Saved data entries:
* * * * * * *
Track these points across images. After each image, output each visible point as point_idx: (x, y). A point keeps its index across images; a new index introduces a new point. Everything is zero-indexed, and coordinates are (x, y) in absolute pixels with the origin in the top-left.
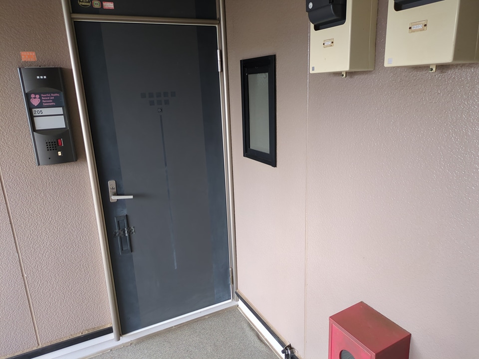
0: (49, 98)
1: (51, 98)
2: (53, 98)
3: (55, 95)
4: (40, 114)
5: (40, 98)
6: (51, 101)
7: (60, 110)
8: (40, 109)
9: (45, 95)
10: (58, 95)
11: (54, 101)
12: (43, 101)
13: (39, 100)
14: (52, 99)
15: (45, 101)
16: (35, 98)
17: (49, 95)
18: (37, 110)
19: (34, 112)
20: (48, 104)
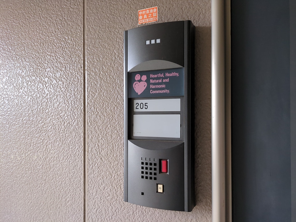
0: (160, 81)
1: (164, 81)
2: (167, 80)
3: (171, 75)
4: (144, 110)
5: (147, 81)
6: (164, 86)
7: (175, 104)
8: (144, 101)
9: (156, 76)
10: (177, 74)
11: (168, 86)
12: (152, 86)
13: (146, 84)
14: (165, 83)
15: (154, 87)
16: (140, 81)
17: (162, 76)
18: (139, 101)
19: (135, 106)
20: (157, 92)
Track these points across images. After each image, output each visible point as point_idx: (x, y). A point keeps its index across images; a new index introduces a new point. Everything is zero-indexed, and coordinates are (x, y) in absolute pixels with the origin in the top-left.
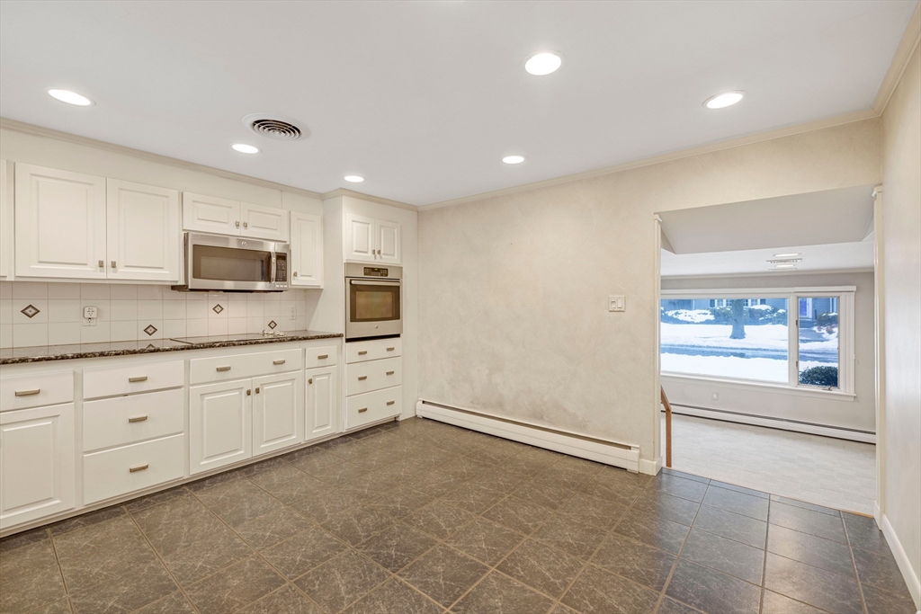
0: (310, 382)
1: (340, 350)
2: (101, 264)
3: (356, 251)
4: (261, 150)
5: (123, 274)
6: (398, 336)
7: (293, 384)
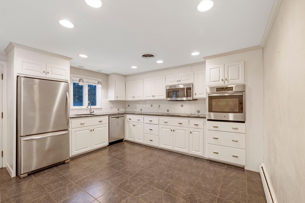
0: (191, 133)
1: (204, 124)
2: (153, 96)
3: (212, 82)
4: (164, 61)
5: (156, 98)
6: (244, 122)
7: (185, 132)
* * * * * * *
Work to be completed: Reproduce all of these lines, substituting "upper-left" for "top-left" wherever it occurs and changing nothing else. Leave the pictures out of your answer.

Finished exercise:
Track these points across images. After each image, output each visible point as point_idx: (x, y). A point keeps its index across images; a new index introduces a new point. Everything is zero-indexed, and coordinates are (x, y) in absolute pixels with the origin in the upper-left.
0: (49, 98)
1: (51, 98)
2: (53, 98)
3: (55, 95)
4: (40, 114)
5: (40, 98)
6: (51, 101)
7: (60, 110)
8: (40, 109)
9: (45, 95)
10: (58, 95)
11: (54, 101)
12: (43, 101)
13: (39, 100)
14: (52, 99)
15: (45, 101)
16: (35, 98)
17: (49, 95)
18: (37, 110)
19: (34, 112)
20: (48, 104)
0: (160, 81)
1: (164, 81)
2: (167, 80)
3: (171, 75)
4: (144, 110)
5: (147, 81)
6: (164, 86)
7: (175, 104)
8: (144, 101)
9: (156, 76)
10: (177, 74)
11: (168, 86)
12: (152, 86)
13: (146, 84)
14: (165, 83)
15: (154, 87)
16: (140, 81)
17: (162, 76)
18: (139, 101)
19: (135, 106)
20: (157, 92)
Track these points across images. After each image, output each visible point as point_idx: (x, y). A point keeps its index across images; a new index introduces a new point. Everything is zero-indexed, and coordinates are (x, y) in absolute pixels with the origin in the upper-left.
0: (310, 382)
1: (340, 350)
2: (101, 264)
3: (356, 251)
4: (261, 150)
5: (123, 274)
6: (398, 336)
7: (293, 384)
0: (191, 133)
1: (204, 124)
2: (153, 96)
3: (212, 82)
4: (164, 61)
5: (156, 98)
6: (244, 122)
7: (185, 132)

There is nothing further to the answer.